#CatatanRedaksi — Pelantikan kabinet Presiden Prabowo Subianto terlaksana pada 21 Oktober 2024. Susunan kabinetnya dinilai terbanyak di dunia. Dilansir dari laman cnbcindonesia.com (26/10/2024), Kabinet Merah Putih Presiden Prabowo bisa dikatakan menorehkan sejarah baru dalam jumlahnya, paling banyak di antara negara demokrasi di dunia.
Tercatat kabinet gemuk ada di India dengan jumlah menteri 30 orang, disusul Brazil dengan 37 menteri. Indonesia memiliki jumlah tertinggi, 53 orang. Terdapat 48 menteri dan lima pejabat yang tidak berada di bawah koordinasi oleh Kementerian Koordinator.
Dikutip dalam tempo.co (23/10/2024), Ekonom Senior dari Institute for Development of Economics and Finance (INDEF), Fadhil Hasan mengatakan penambahan jumlah kementerian di kabinet Presiden Prabowo tidak efisien. Fadhil menilai perubahan akan membuat tantangan di masa awal pemerintahan Prabowo lebih berat. “Risiko dari kabinet super gemuk dalam 1-2 tahun ke depan, selain soal inefisiensi, gerakannya sudah pasti lamban,” kata dia lewat pernyataan resmi pada Selasa, 22 oktober 2024.
Prabowo ingin bergerak cepat dalam pelaksanaan berbagai program dan visinya. Masalah yang akan datang adalah berkaitan dengan koordinasi. Dengan kabinet gemuk ditambah berbagai menteri koordinator dan badan, maka koordinasi kemungkinan besar sulit optimal. “Siapa bertanggung jawab dan satu dengan lainnya timbul overlapping,” lanjutnya.
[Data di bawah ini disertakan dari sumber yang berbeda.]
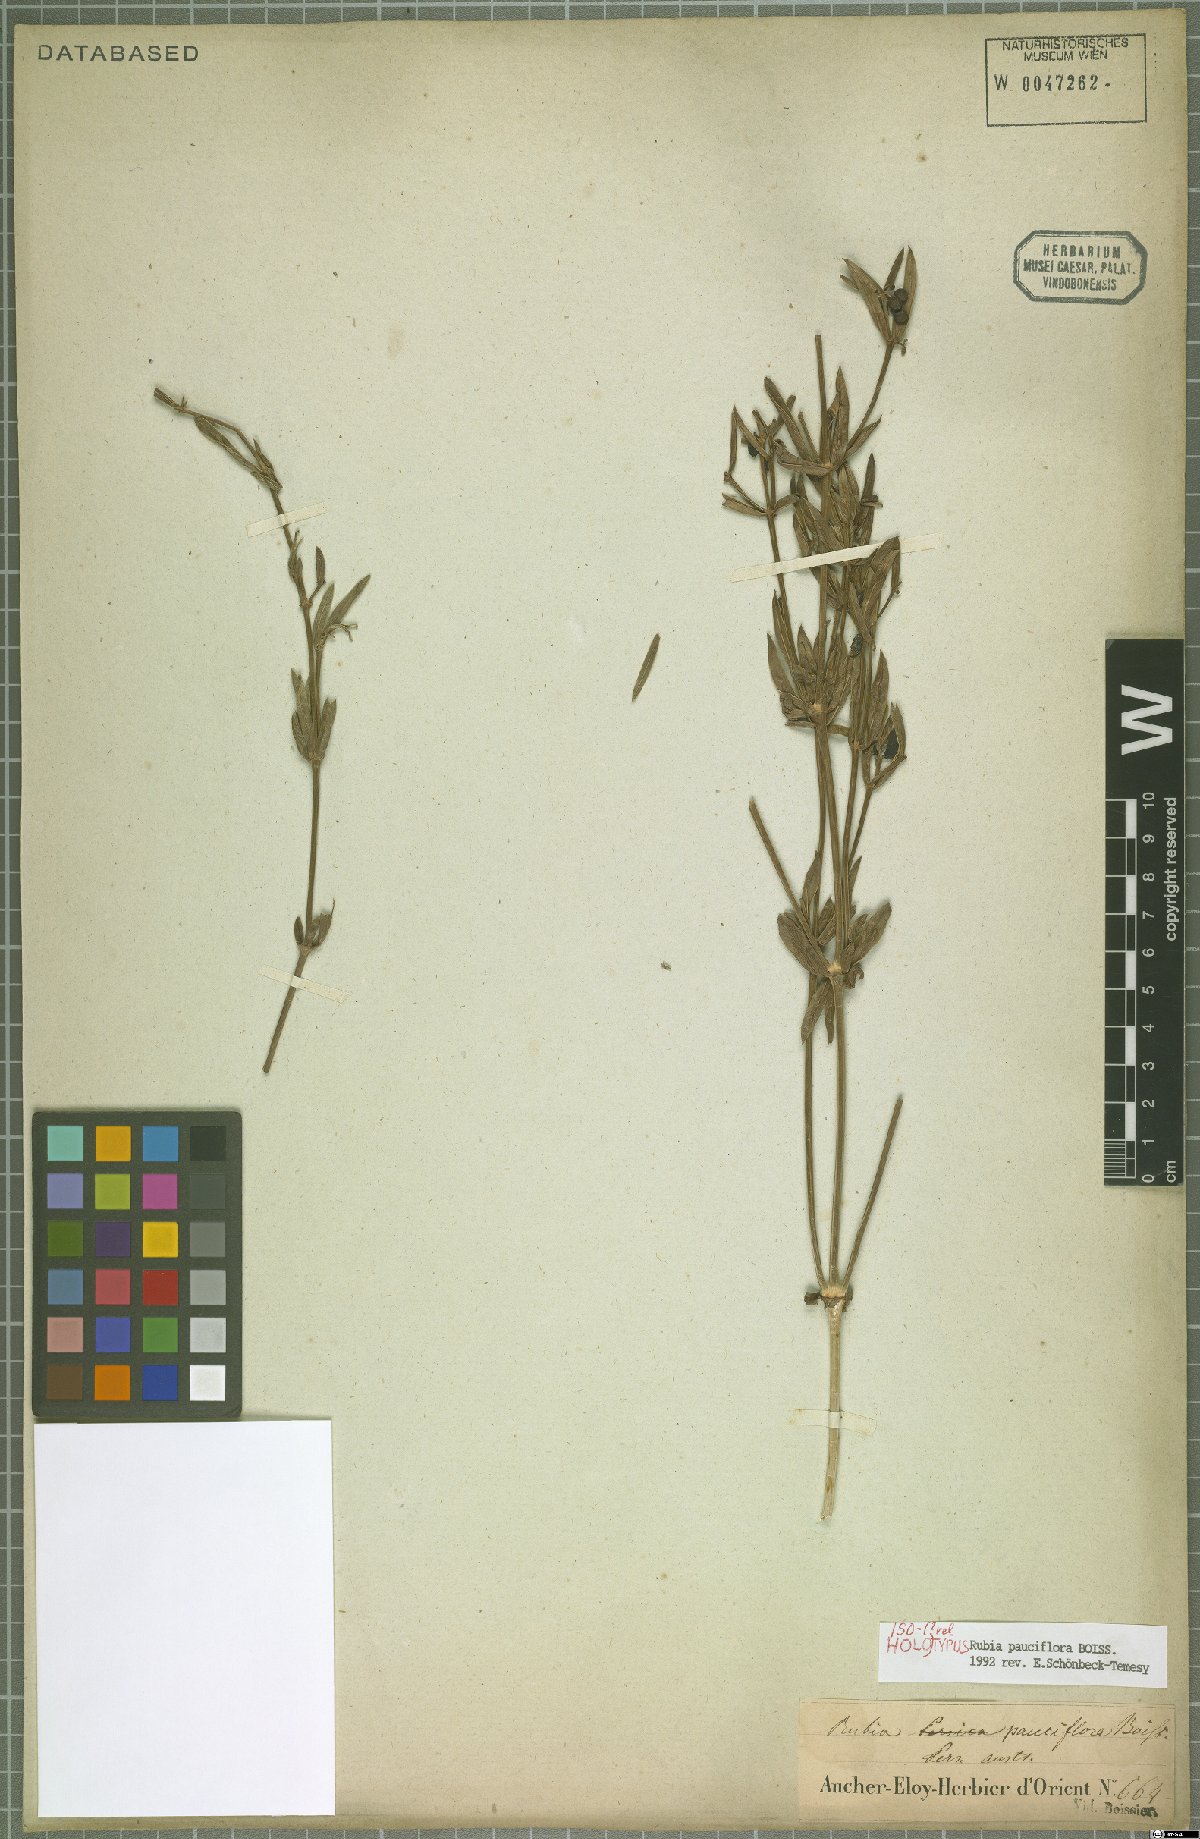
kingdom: Plantae
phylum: Tracheophyta
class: Magnoliopsida
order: Gentianales
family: Rubiaceae
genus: Rubia
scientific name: Rubia pauciflora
Tumpang tindih kewenangan adalah keniscayaan yang tidak bisa dihindari. “Bisa timbul persoalan antara para menteri,” ujarnya. Kementerian Koordinator Perekonomian, misalnya, tugas dan fungsinya bisa saja saling bertumpuk dengan kementerian koordinator yang juga terkait pangan.
Selain itu, ada sinyalemen bahwa kabinet gemuk ini adalah bagi-bagi kekuasaan terkait pemenangan pemilu presiden beberapa waktu yang lalu. Pengamat hukum dan politik, Pieter C Zuklifli menyampaikan, "Koalisi besar yang dibentuk untuk meraih kemenangan dalam pemilu biasanya harus 'dibayar' dengan bagi-bagi kursi menteri kepada partai-partai pendukung. Apakah benar ini solusi efektif? Sejarah menunjukkan bahwa kinerja kabinet yang besar bisa memperlambat pengambilan keputusan karena setiap kebijakan harus melewati banyak lapisan kepentingan," dalam keterangannya, Jakarta, Selasa (22/10/2024).
Pieter Zuklifli kembali mengingatkan kabinet Prabowo-Gibran dihadapkan pada harapan besar dari masyarakat yang menginginkan perubahan nyata. Isu-isu seperti reformasi hukum, peningkatan kualitas hidup masyarakat, dan penyelesaian masalah-masalah ekonomi yang kompleks memerlukan kerja keras dan sinergi yang luar biasa. "Namun, pertanyaannya, apakah kabinet yang sangat besar ini bisa mewujudkan semua itu? Apakah Prabowo dan Gibran mampu fokus pada program-program prioritas tanpa terseret dalam kepentingan politik jangka pendek?" pungkasnya (Tribunnews.com, 22/10/2024).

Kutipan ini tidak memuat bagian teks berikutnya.